## Fragmento del documento
Él es uno de los pocos puntos radiantes en la película. Fuera de él o de Michelle Dockery, quien interpreta a la esposa de Mickey, la mujer implacable que Ritchie de cuando en cuando añade en sus películas (Thandie Newton en RocknRolla o Elizabeth Debicki en El agente del C.I.P.O.L., por ejemplo), no hay una actuación que verdaderamente destaque. El formato de presentación, con Raymond y Fletcher explicando todos los elementos que irán a jugar en su más o menos emocionante clímax, es una manera fácil para que Ritchie coloque sus ideas sin el esfuerzo que implica crear conflictos dramáticos y desenlaces satisfactorios para sus numerosos hilos narrativos.
Sin embargo, lo que más se extraña es un verdadero sentido del humor. Hay mucha violencia y lenguaje altisonante, pero nada verdaderamente espontáneo o peligroso, nada como los enredos de sus primeras dos películas o la magnética actuación de Toby Kebbell en Rocknrolla. Lo que sí abunda son diálogos que aspiran a ser ofensivos; Ritchie se deleita con ellos, refugiándose detrás de la turbia moralidad de sus personajes. Los caballeros convierte la raza y etnicidad de sus personajes en blanco de burlas (uno de sus “chistes” es tan solo una observación sobre el nombre vietnamita Phuc) y sus personajes más conspiradores, como villanos de Disney, están codificados con estereotipos homosexuales. Hay también un acto de violencia sexual del que el personaje de Dockery es víctima, por ninguna otra razón mas que porque es mujer y está sola con uno de los villanos.

## Datos recopilados
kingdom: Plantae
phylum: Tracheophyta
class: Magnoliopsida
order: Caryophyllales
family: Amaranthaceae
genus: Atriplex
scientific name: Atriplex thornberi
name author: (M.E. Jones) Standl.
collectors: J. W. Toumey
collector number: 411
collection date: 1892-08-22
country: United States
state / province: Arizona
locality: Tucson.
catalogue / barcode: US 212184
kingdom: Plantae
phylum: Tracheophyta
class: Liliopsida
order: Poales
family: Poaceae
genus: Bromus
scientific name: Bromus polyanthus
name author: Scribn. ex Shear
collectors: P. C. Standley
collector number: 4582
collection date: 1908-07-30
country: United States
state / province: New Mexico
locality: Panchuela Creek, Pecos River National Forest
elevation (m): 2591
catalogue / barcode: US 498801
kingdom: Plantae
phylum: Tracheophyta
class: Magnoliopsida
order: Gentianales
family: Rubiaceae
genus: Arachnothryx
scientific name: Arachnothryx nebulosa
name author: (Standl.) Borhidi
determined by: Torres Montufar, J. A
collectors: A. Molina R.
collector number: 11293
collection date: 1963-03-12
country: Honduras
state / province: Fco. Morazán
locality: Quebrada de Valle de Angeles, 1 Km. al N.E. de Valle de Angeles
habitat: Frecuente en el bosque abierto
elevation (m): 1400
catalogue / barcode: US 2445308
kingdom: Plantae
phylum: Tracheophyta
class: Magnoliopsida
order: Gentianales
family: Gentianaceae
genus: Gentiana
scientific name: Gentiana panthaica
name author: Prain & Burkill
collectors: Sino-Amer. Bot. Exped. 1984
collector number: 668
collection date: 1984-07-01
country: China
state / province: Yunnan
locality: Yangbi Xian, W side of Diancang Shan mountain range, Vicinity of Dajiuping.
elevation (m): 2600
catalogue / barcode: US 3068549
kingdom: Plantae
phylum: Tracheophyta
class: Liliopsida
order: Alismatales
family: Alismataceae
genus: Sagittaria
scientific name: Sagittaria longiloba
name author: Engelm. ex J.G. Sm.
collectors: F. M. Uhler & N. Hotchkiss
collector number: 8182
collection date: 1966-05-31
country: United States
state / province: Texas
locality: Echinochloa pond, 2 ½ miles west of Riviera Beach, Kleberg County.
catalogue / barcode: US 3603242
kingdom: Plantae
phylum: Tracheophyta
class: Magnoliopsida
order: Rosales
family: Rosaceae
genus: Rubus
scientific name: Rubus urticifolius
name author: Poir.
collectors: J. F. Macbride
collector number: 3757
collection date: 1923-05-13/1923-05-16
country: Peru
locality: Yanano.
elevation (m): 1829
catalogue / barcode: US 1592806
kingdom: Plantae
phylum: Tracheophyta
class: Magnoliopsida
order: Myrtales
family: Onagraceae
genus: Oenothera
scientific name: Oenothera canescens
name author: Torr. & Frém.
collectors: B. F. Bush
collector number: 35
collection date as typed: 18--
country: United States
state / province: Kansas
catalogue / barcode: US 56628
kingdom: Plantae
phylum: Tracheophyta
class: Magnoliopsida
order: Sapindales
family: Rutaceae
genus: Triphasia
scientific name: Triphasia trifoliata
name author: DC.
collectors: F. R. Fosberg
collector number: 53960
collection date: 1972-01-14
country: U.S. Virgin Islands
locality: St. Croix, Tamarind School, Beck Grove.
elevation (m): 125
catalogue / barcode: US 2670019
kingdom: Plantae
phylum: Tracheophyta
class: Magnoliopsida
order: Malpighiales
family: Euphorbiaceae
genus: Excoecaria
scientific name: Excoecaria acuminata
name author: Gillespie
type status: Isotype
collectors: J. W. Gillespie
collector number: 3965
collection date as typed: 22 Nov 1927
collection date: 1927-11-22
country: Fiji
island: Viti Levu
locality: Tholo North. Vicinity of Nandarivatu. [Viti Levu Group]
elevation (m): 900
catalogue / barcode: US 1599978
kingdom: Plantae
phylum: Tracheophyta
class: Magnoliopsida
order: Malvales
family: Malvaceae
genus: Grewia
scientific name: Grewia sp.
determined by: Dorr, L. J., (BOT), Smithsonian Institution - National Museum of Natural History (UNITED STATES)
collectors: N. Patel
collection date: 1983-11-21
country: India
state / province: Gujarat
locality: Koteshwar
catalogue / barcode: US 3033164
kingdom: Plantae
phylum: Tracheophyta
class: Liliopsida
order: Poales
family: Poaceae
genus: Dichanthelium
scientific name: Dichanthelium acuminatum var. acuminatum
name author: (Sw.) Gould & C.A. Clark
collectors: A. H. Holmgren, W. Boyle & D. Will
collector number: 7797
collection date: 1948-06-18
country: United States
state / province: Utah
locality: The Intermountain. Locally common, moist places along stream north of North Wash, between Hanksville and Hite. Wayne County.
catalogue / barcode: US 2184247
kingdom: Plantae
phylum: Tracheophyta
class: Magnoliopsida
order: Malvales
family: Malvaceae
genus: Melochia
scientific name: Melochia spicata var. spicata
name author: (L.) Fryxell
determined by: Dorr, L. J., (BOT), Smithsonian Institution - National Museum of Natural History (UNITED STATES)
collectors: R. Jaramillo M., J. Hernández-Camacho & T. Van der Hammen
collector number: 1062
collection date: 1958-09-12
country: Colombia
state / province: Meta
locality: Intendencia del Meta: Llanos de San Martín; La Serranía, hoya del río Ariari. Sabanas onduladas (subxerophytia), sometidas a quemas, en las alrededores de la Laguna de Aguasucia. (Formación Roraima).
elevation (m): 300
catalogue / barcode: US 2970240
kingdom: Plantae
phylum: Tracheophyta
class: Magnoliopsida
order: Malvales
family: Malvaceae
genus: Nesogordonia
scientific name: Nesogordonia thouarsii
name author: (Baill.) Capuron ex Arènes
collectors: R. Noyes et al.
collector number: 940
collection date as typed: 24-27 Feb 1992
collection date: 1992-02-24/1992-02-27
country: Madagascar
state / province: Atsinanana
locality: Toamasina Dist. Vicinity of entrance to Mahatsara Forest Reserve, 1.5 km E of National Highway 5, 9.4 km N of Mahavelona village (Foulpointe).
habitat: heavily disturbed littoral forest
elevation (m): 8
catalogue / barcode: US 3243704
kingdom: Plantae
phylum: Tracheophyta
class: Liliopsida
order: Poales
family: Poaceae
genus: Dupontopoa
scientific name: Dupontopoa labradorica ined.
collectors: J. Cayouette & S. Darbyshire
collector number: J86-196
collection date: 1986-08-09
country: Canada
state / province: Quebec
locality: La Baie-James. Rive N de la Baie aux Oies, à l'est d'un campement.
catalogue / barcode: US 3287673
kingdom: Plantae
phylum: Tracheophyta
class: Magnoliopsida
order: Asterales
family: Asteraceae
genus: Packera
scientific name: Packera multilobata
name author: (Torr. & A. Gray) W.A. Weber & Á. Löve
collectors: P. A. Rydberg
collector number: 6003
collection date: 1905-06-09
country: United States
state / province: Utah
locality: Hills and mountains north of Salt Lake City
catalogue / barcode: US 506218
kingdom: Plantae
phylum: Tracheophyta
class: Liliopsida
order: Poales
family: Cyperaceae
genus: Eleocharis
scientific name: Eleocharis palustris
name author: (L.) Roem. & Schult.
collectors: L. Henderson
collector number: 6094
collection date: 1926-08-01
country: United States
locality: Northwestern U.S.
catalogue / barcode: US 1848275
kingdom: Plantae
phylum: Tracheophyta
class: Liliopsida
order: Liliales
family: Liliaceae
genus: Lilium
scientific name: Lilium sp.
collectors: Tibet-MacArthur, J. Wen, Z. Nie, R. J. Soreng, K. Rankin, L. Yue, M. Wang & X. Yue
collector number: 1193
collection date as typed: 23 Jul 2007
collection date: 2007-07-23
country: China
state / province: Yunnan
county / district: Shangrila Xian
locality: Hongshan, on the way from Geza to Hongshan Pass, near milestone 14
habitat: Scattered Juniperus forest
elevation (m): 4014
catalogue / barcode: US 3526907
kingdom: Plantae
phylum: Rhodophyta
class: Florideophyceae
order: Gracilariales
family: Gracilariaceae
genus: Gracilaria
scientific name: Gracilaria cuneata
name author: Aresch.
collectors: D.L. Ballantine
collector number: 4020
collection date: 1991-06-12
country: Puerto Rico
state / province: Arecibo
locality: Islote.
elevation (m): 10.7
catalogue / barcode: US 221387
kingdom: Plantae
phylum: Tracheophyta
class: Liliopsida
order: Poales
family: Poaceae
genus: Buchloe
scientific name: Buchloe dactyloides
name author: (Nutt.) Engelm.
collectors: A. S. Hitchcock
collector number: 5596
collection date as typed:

## Instrucción de trabajo 1
Según la reseña sobre Los caballeros, ¿por qué el formato de presentación, con Raymond y Fletcher explicando todos los elementos, le resulta una salida fácil a Ritchie? Responde en una a tres oraciones.
## Instrucción de trabajo 2
¿Podrías continuar la reseña sobre Los caballeros a partir de su última oración?
Los datos no guardan ninguna relación con la reseña sobre Los caballeros.

## Resultado del ejercicio 1
Porque le permite colocar sus ideas sin el esfuerzo que implica crear conflictos dramáticos y desenlaces satisfactorios para sus numerosos hilos narrativos.

## Resultado del ejercicio 2
Más que la convicción de un intolerante devoto, escenas como ésta revelan un desesperado intento por chocar y provocar. Más que intransigente o peligroso, es la rabieta de un tío conservador en una cena familiar. Como su compatriota Ricky Gervais ha hecho en un intento de mantenerse relevante, Ritchie se aferra a chistes rancios y a los blancos aceptables del pasado. Quizá la brigada anti-corrección política encuentre mucho de valor en Los caballeros. Yo no pude. Después de cierto tiempo, uno aprende a ver mucho más allá de la frustrante inmadurez eterna de Guy Ritchie. Ritchie no lo ha hecho, pero por lo menos puede imaginar un mundo en el que no tiene que hacerlo. A través de Mickey Pearson, sigue siendo el rey.